Older releases are under their OTN license, which is only for personal and development, but not production.

Again, this only matters if you want an Oracle sticker on your runtime, OpenJDK and the other projects are full boat "do whateva" JDKs.

exabrial 1 hours ago [-]
There is literally 0 worry. OpenJDK is fully open source.
deepsun 39 minutes ago [-]
It's only a consideration if you are going to write your own Java implementation and distribute it.
piva00 1 hours ago [-]
Use OpenJDK (or similar) and you are free from any Oracle shenanigans.
ffsm8 1 hours ago [-]
I don't disagree (it is gpl licenced after all)- but it's worth keeping in mind that openjdk is still provided by oracle, too.

And all the other variants ultimately just repackage it. So if oracle doesn't care about destroying the Java IP, it definitely could cut everyone off from updates going forward.

I don't think they'll do so however, MySQL is still freely usable too, right? And that's oracle IP too.

Might change if they ever get into financial troubles, but that's the same issue with all languages and frameworks.

thuridas 51 minutes ago [-]
And there is Amazon Correcto, Eclipse Temurin...

Sure, that could stop to maintain it, but would put the power immediately in the hands of other companies with a fork

That said, you always have oracle's greediness...

giancarlostoro 25 minutes ago [-]
> Sure, that could stop to maintain it, but would put the power immediately in the hands of other companies with a fork

I have a feeling all those companies / orgs would band together to maintain it.

miki123211 20 minutes ago [-]
Honestly, Java is one of those technologies I would never worry about in this way.

It is used everywhere. Just among the faang companies, Apple, Amazon, Netflix and Google definitely use it at scale, and they're just the tip of the iceberg. Taking away JVM updates would almost be a company-ending event for them, and they definitely have the resources to keep it alive if Oracle ever dies.

mrsilencedogood 2 hours ago [-]
Damn, still not structured concurrency full release. Really looking forward to that one.

Happy to see Scoped Values here though.
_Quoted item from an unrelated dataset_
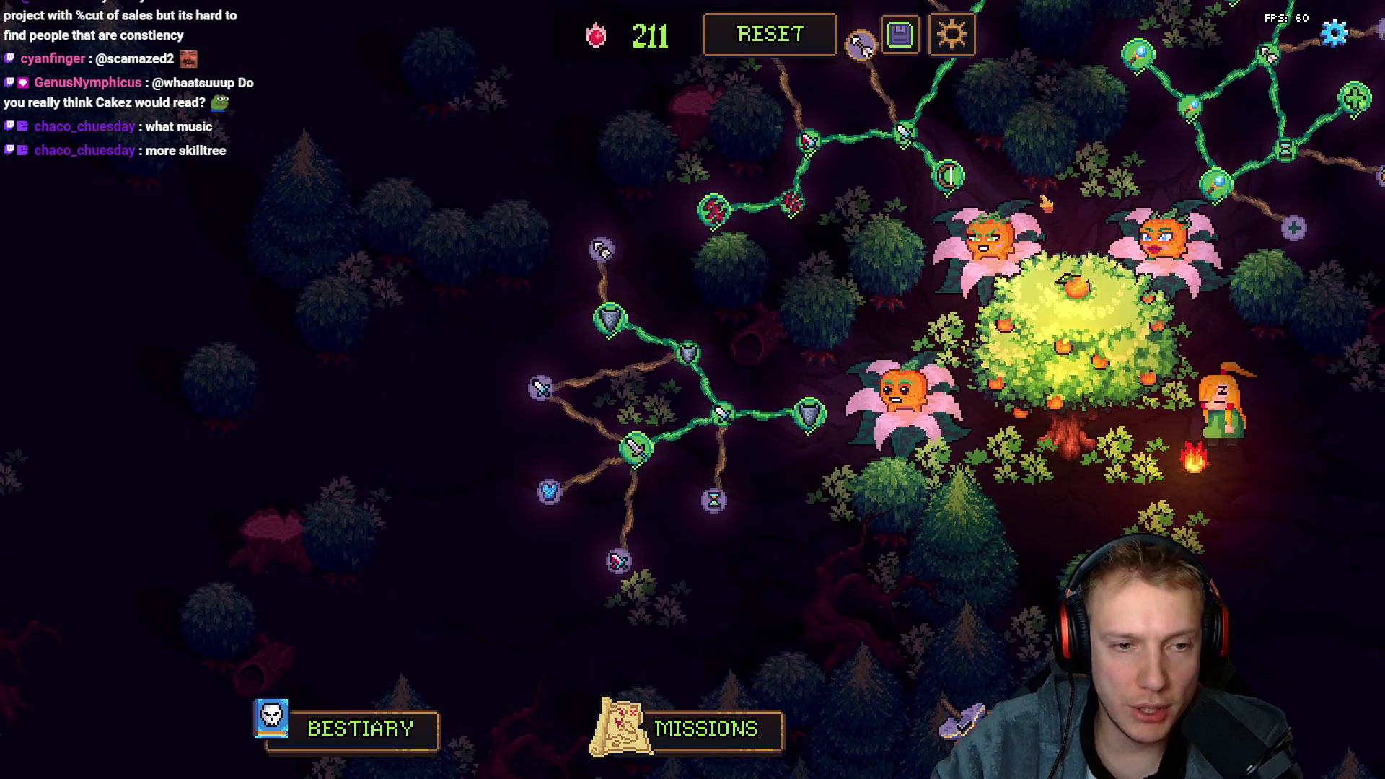
scroll(922, 303, "down", 3)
That'll be big for writing what I'll call "rails-like" things in Java without it just being a big "static final" soup in a god-class, or having a god object passed around everywhere.

pjmlp 2 hours ago [-]
Much better this way with previews, than the mess C++ is having nowadays with standardising features without implementations.
jayd16 2 hours ago [-]
I hope structured concurrency ends up feeling better than async/await with less sugar. The examples do not instill confidence, but we shall see.
pjmlp 2 hours ago [-]
Unfortunately on .NET side, TPL Dataflow doesn't get enough love.
jayd16 1 hours ago [-]
They added an async Channel and its actually pretty nice to work with, at least.
dionian 2 hours ago [-]
I would be shocked if they came up with something that made me want to move away from ZIO.